Print the rows below line for line, leaving out the pictures.
======== DATA TO PROCESS ========
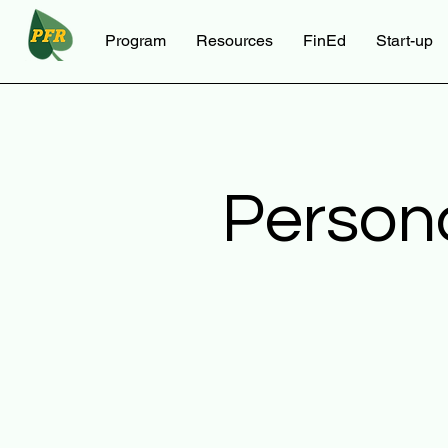
Program
Resources
FinEd
Start-up
Person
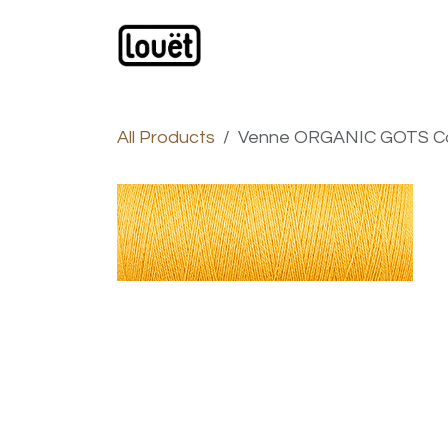
Skip to Content
Webshop
Products
C
All Products
Venne ORGANIC GOTS Cott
========
— TASK RESULT —
Program
Resources
FinEd
Start-up
Person
Skip to Content
Webshop
Products
C
All Products
Venne ORGANIC GOTS Cott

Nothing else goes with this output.